**To-do item**
Reproduce each line from the records that holds "Πανεπιστήμιο".

**Provided data**
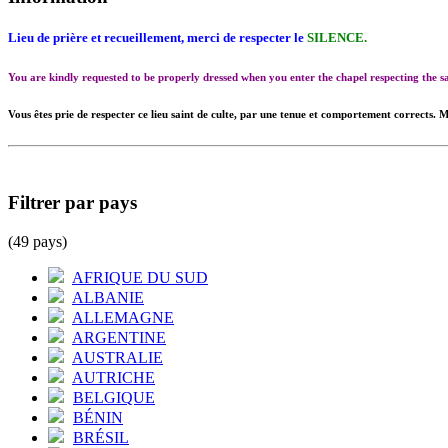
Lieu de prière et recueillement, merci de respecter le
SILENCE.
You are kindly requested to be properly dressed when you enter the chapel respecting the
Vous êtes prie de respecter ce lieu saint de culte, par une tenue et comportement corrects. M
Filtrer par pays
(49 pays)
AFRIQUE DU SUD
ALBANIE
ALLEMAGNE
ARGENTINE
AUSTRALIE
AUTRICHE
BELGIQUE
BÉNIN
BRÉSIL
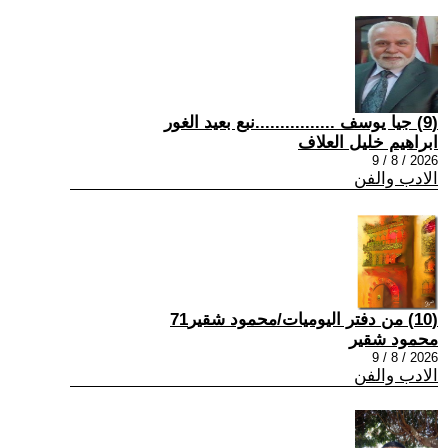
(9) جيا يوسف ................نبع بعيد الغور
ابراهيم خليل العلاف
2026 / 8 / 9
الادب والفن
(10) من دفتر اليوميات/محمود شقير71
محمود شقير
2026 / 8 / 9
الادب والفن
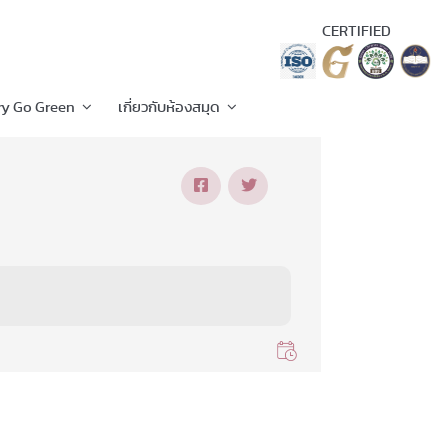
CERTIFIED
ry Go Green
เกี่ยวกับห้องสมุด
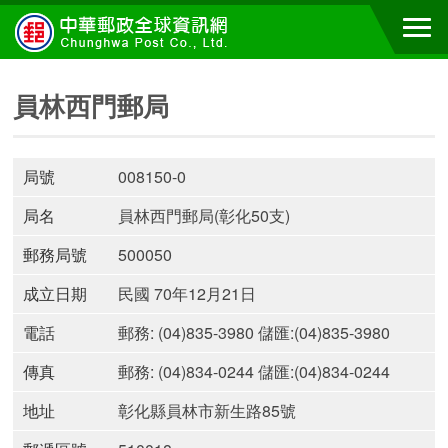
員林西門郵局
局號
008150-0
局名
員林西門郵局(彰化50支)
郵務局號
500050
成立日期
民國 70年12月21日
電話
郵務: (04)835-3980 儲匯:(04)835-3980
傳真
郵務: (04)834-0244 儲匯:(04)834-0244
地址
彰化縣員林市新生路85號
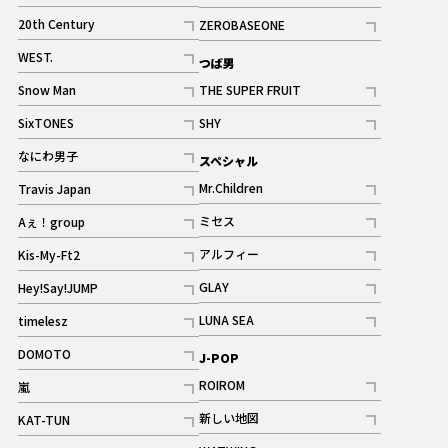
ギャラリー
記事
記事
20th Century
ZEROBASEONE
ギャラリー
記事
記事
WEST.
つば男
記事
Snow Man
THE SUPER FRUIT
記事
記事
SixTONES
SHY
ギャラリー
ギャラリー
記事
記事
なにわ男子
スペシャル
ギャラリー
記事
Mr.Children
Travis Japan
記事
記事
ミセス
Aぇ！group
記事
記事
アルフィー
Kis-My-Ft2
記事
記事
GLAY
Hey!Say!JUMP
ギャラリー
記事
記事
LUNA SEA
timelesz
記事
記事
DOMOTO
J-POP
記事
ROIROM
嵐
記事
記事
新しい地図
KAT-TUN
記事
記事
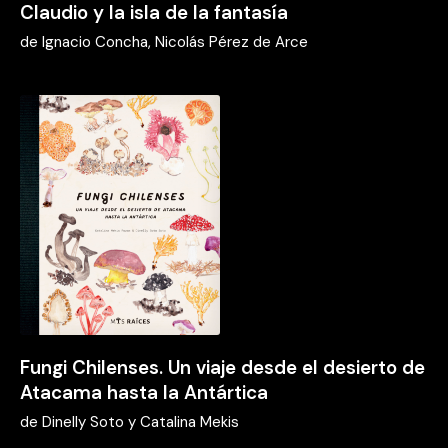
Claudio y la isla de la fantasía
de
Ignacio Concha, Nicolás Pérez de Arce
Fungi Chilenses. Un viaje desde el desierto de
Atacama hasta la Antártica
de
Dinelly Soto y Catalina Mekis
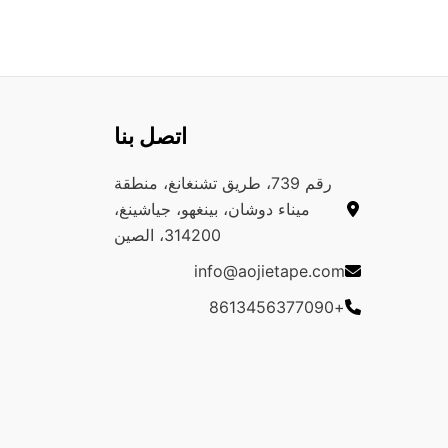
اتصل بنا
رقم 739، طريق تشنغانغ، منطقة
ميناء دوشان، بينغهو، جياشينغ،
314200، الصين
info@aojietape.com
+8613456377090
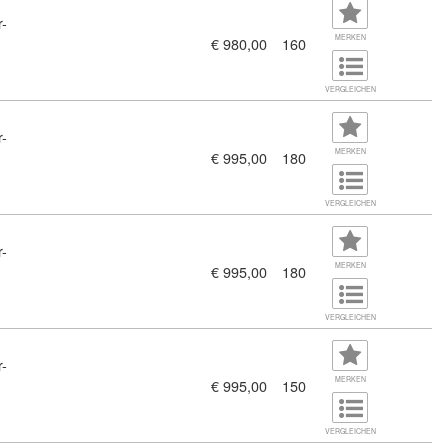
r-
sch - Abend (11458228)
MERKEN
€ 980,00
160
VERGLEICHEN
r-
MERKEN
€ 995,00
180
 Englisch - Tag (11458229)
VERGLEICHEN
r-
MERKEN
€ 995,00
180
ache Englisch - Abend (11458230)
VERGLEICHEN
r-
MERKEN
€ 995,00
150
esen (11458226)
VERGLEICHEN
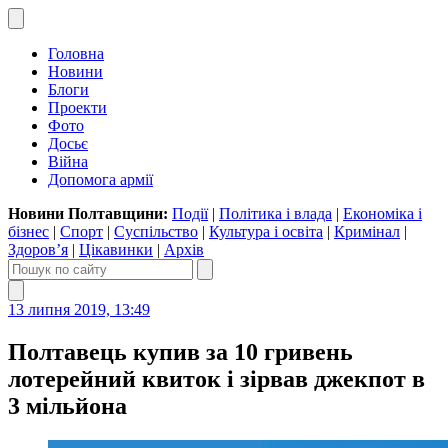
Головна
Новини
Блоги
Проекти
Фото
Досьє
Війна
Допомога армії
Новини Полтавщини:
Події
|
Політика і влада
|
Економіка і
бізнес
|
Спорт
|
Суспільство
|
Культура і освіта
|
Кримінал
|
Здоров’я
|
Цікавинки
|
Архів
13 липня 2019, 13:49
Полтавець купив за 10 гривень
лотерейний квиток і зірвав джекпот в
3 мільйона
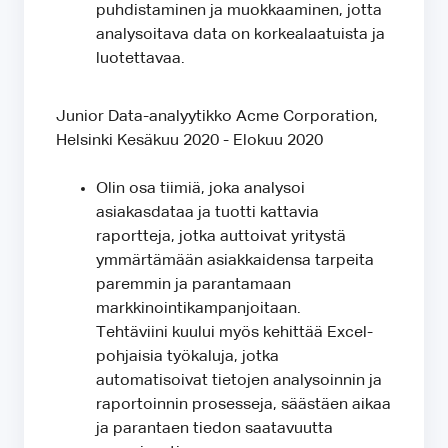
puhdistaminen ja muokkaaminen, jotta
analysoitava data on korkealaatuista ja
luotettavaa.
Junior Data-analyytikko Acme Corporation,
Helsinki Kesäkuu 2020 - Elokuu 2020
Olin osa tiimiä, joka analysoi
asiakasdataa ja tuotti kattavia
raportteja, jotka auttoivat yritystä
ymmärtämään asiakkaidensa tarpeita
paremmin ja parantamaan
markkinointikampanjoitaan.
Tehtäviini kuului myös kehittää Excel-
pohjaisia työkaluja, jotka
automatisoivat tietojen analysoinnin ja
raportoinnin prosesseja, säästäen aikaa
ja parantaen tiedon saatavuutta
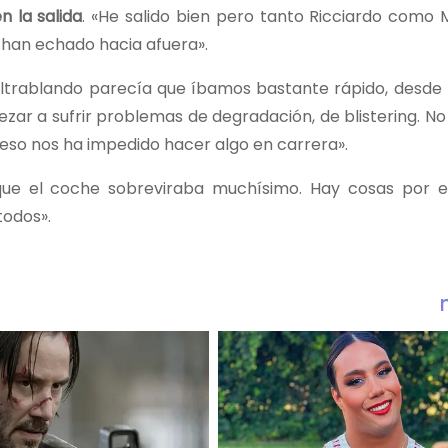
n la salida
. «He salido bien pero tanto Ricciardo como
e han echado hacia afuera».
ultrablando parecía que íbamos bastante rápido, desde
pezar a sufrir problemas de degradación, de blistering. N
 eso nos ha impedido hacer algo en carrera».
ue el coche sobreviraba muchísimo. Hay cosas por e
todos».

* * *

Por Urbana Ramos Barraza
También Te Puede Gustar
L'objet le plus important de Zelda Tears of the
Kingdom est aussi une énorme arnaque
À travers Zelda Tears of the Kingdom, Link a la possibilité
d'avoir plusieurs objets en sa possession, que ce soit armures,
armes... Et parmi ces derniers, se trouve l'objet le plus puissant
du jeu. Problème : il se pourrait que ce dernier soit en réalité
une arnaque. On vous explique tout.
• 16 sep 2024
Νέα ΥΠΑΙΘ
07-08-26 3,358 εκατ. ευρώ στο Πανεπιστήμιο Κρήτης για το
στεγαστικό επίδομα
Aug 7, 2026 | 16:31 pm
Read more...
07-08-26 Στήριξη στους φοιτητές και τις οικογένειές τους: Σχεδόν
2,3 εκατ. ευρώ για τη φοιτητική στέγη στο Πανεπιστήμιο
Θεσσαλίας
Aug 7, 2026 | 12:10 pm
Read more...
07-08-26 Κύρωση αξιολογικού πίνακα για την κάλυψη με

--

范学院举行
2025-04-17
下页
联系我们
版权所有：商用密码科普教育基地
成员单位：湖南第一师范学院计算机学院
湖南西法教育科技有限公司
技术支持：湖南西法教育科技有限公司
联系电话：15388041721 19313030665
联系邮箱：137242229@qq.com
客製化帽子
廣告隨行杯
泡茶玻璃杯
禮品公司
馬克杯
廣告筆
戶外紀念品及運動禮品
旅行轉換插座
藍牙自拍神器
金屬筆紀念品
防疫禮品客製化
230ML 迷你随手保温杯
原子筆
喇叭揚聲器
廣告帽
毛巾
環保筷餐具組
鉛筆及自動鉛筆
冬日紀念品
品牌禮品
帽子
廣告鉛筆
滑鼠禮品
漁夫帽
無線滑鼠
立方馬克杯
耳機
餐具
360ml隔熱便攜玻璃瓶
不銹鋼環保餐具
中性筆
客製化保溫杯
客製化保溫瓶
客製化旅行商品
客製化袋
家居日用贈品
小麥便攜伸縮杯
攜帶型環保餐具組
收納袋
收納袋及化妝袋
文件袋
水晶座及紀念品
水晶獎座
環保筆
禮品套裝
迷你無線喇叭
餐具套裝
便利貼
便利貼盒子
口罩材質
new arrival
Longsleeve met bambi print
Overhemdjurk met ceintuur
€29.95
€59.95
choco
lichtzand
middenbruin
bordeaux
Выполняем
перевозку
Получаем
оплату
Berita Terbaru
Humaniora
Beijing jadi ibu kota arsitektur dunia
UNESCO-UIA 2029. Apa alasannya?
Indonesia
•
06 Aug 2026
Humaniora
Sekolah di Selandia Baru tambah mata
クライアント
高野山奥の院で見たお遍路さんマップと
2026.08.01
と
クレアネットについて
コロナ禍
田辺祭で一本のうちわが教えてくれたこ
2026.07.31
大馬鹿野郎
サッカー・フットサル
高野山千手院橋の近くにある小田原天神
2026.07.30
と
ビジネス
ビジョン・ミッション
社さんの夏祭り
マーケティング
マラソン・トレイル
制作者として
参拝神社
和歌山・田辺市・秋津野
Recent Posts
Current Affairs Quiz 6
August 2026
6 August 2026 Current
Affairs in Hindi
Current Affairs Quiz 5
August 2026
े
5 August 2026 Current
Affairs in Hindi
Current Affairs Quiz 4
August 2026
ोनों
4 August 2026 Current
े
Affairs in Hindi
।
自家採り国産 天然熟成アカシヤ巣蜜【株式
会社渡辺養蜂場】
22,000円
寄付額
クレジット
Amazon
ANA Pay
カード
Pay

**Written answer**
07-08-26 3,358 εκατ. ευρώ στο Πανεπιστήμιο Κρήτης για το
2,3 εκατ. ευρώ για τη φοιτητική στέγη στο Πανεπιστήμιο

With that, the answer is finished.